How we viewed Knox as a prospect
Knox was our No. 85 overall prospect, so he ended up being drafted just a bit lower than we imagined.
When we watched the tape of Knox, it wasn't hard to get excited about his potential. We saw a high-energy player who lacked refinement but figured to grow in the NFL following a somewhat unusual college experience for a third-round pick.
From our scouting report in 2019:
There’s also a competitive fire that shows up in his games, as he gives good effort in his blocking (and has room for growth in that department) and will fight through tackle attempts on the second level. Every indication is that Knox will be a far better pro than a college player. He’s a tricky evaluation because of the low usage in the pass game, but a fun player to watch and one who figures to surprise some people.
Tight ends are notoriously one of the slower-developing positions. There are significant blocking and receiving duties, along with the expectation that most tight ends will also be used on special-teams units. That's quite a bit to throw at a young player, not to mention one such as Knox who lacked college experience.

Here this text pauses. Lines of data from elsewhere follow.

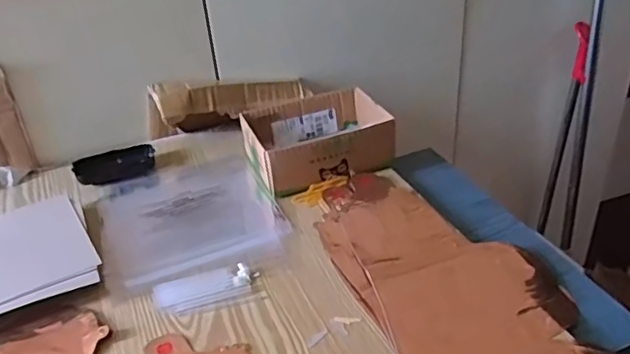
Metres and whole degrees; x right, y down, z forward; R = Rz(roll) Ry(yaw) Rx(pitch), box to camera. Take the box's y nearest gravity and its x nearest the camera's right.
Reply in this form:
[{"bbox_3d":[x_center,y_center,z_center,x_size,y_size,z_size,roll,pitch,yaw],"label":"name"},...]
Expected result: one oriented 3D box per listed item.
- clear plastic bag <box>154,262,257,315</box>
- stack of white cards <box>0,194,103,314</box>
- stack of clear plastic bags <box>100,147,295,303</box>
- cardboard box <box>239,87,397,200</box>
[{"bbox_3d":[-0.117,0.116,0.629,0.106,0.009,0.053,-15,35,-15],"label":"clear plastic bag"},{"bbox_3d":[-0.365,0.094,0.674,0.193,0.018,0.193,-21,36,-23],"label":"stack of white cards"},{"bbox_3d":[-0.165,0.047,0.762,0.210,0.016,0.247,-17,35,-17],"label":"stack of clear plastic bags"},{"bbox_3d":[0.000,-0.053,0.810,0.184,0.064,0.149,-13,34,-13],"label":"cardboard box"}]

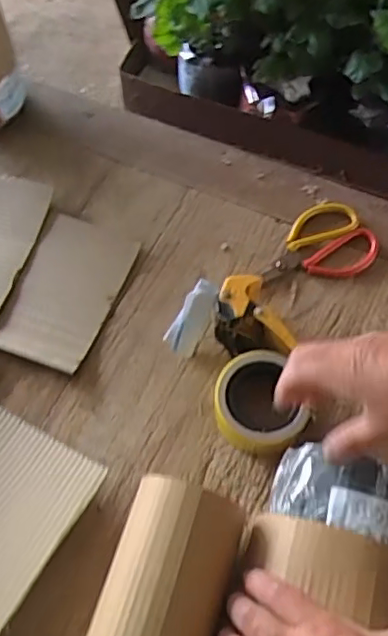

His issues with drops as a rookie were not shocking either, as Knox's hands were a bit inconsistent in college on his limited attempts. Although we can't call Knox a devastating blocker, he's made strides in that department in the NFL and often lines up in-line.
But it's Knox's improved chemistry with Josh Allen that has us very bullish on his future. Earning the trust of one of the league's better young quarterbacks is a crucial development, and Knox could continue to flourish as a pass-catching standout in a high-flying offense.
As he reaches his peak age, injuries might be the one foreseeable pitfall for Knox. Otherwise, he looks like a young star in the making and a notable draft steal.